Combining this approach with the first one now gives me a slightly better method. I completely cut the most negative reviews, because anyone who ranks a hotel as 1-star clearly has an unusual problem if there are mostly positive reviews. More than a few gets the hotel cut altogether. I also raise my threshold to mitigate the risk of fluff on the high end. Finally, I actually read the reviews. I do this last because I don’t want to look at every last hotel. By this point I’ve usually found at least half aren’t worth looking at in depth.
I look at the content of the review to see how much quality is there. Do I learn anything about the hotel itself, or is it merely “good”? Vague descriptions are the hallmark of someone who doesn’t care, views writing the review as a chore, and is otherwise not enthusiastic. Overly enthusiastic descriptions indicate someone who has a very specific purpose without necessarily being honest.
Reliable reviews tend to be those that are mostly positive or negative but manage to have both pros and cons while including evidence of specific incidents that led to those opinions. The maid barged in while the “Do Not Disturb” sign was up? That’s better than saying the staff were rude. The view was impressive? Tell me what you could see! I weed out more than half of reviews by sticking to those that actually help me decide. At this point, I’m no longer caring about the average star rating. I only read the reviews of hotels that are good enough. Now I want to know why it’s good enough.
This is like taking our bell curve of reviews and thinning it out. It’s one reason why Amazon does so well with its rating system, and why Yelp and TripAdvisor are okay but still growing. When you have 100 or 1,000 reviews, you can cut half and still get a good idea of how most people (the trustworthy ones) actually feel. When you have 20 reviews and you cut half, there’s not likely to be any consensus left or what consensus there is can be easily swayed. (Maybe there were just 10 really good fake reviews.) I am usually skeptical of hotels with a small number of reviews no matter how good they are.

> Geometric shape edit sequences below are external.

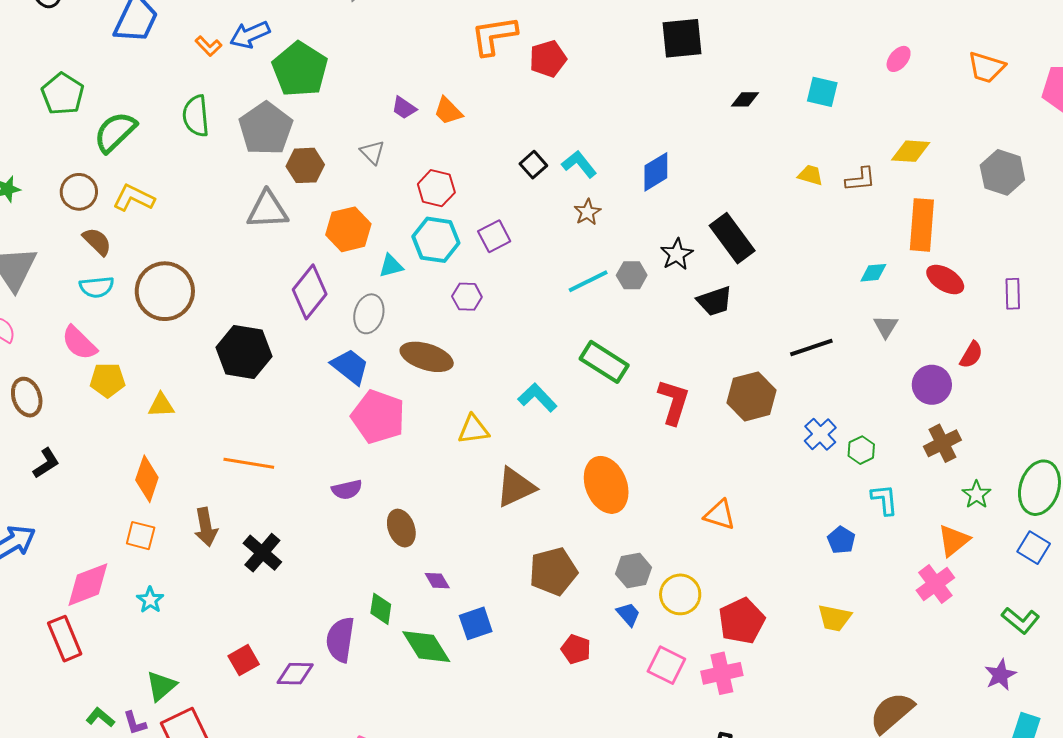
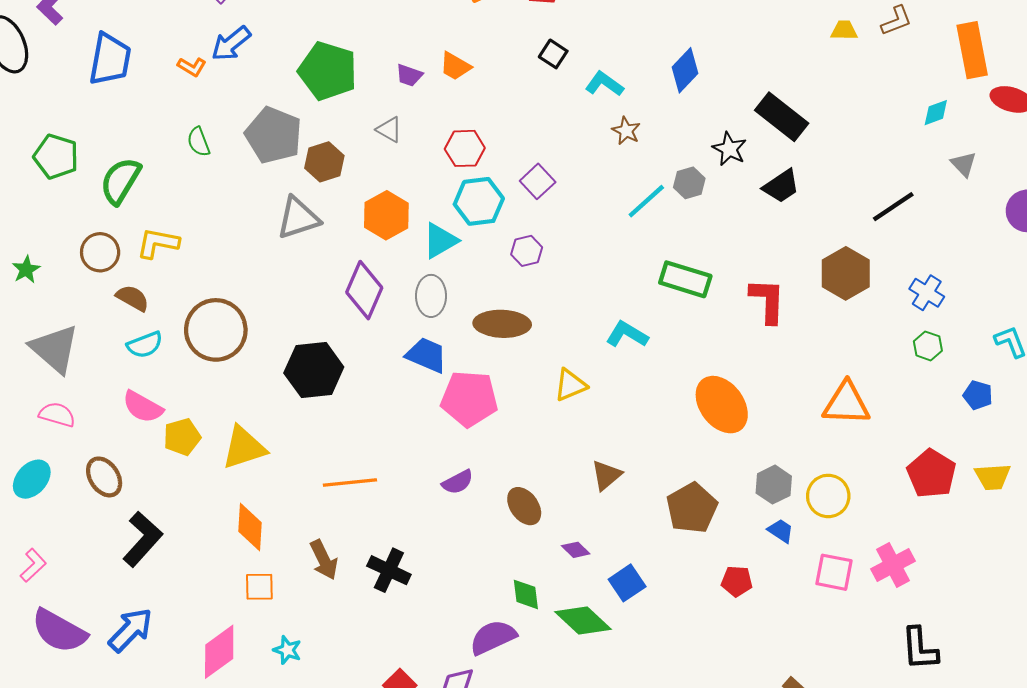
green pentagon: (300, 69) -> (328, 71), moved
green semicircle: (196, 116) -> (199, 142), size x0.7
black square: (533, 165) -> (553, 54), moved
cyan triangle: (391, 266) -> (440, 241), size x1.4
yellow triangle: (161, 405) -> (244, 448), size x1.6
green hexagon: (861, 450) -> (928, 346), moved
black L-shape: (46, 463) -> (142, 539), size x1.6
brown triangle: (516, 487) -> (606, 475), moved, size x0.7
orange triangle: (720, 515) -> (846, 403), size x1.4
red pentagon: (742, 621) -> (932, 474), moved
purple semicircle: (340, 640) -> (493, 637), turned 72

So there you have it. I don’t know how helpful I was, but it’s why I still use TripAdvisor even though I know many people who wouldn’t trust it with a 10-foot pole. I don’t trust it either. It’s only useful if you’re willing to put in some work to separate the wheat from the chaff, and even then you can be duped. But reviews like the Accor executive’s aren’t really the sort I use to make a final decision, so they don’t bother me at all.

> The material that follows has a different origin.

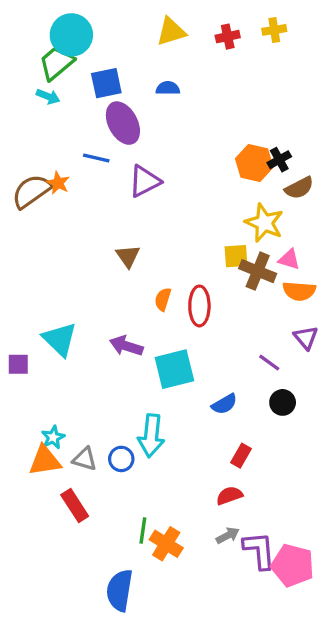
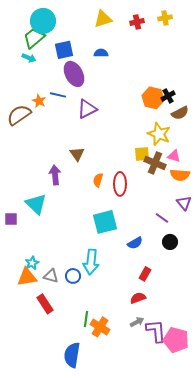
orange star: (58, 183) -> (39, 101), moved
purple arrow: (126, 346) -> (55, 175), moved, turned 66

If you want to read more about signal detection theory, Prof. David Heeger at New York University has a decent online summary of the topic. To follow along with the description in my post, you should modify his illustrations to put noise on both sides of the signal and not just one. It makes the math more tricky, and I thought about working through that, but I don’t really use any math when picking a hotel except to calculate a currency exchange ratio.
And because these things amuse me almost as much, Bernie Garrett at the University of British Columbia comments on his blog about the differences between scientific, quasi-scientific, and pseudoscientific.
Too long? Now you know why I don’t normally drink triple-shot lattes!